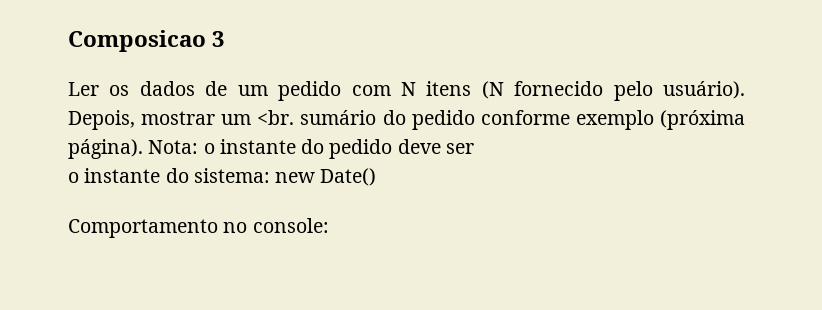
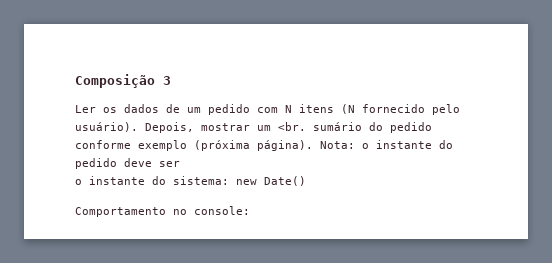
[68,30,206,52] Composicao -> [75,74,155,88] Composição

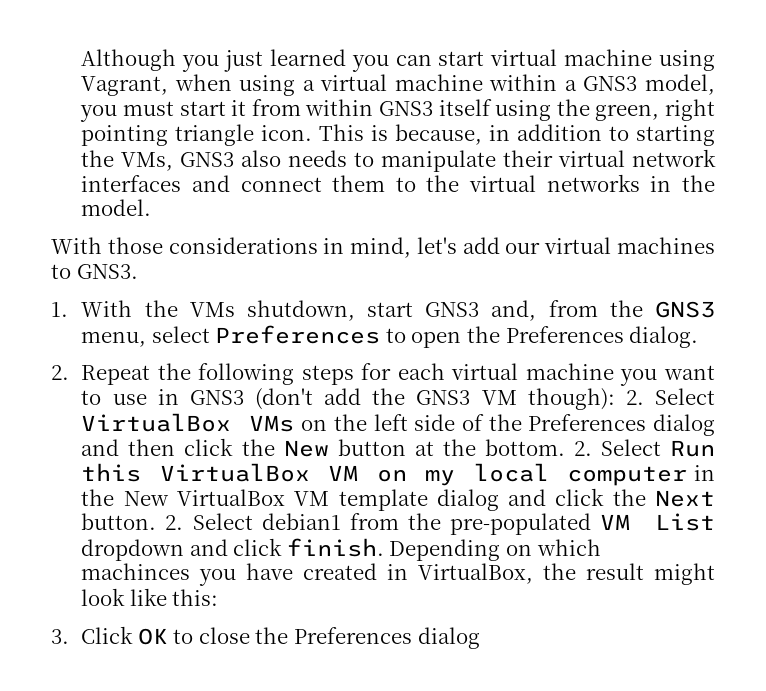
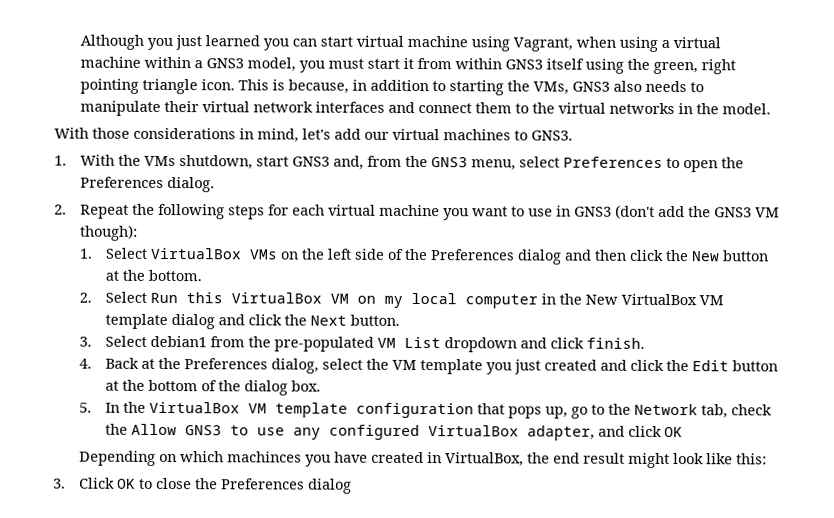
[625,390,644,405] 2. -> [79,248,94,259] // 1.
(565, 447) none -> (203, 275) //
[165,515,184,530] 2. -> [79,336,93,347] // 3.
(384, 547) none -> [79,357,779,375] [105,379,322,396] [79,401,773,419] [105,423,684,441] // 4. Back at the Preferences dialog, select the VM template you just created and click the Edit button at the bottom of the dialog box. // 5. In the VirtualBox VM template configuration that pops up, go to the Network tab, check the Allow GNS3 to use any configured VirtualBox adapter, and click OK //
(577, 571) none -> [553,452,581,464] end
━━━━━━━━━━━━━━━━━━━━
Task requirements
From the first line to the last, copy the records exactly and skip the pictures.

Written answer
[68,30,206,52] Composicao -> [75,74,155,88] Composição

[625,390,644,405] 2. -> [79,248,94,259] // 1.
(565, 447) none -> (203, 275) //
[165,515,184,530] 2. -> [79,336,93,347] // 3.
(384, 547) none -> [79,357,779,375] [105,379,322,396] [79,401,773,419] [105,423,684,441] // 4. Back at the Preferences dialog, select the VM template you just created and click the Edit button at the bottom of the dialog box. // 5. In the VirtualBox VM template configuration that pops up, go to the Network tab, check the Allow GNS3 to use any configured VirtualBox adapter, and click OK //
(577, 571) none -> [553,452,581,464] end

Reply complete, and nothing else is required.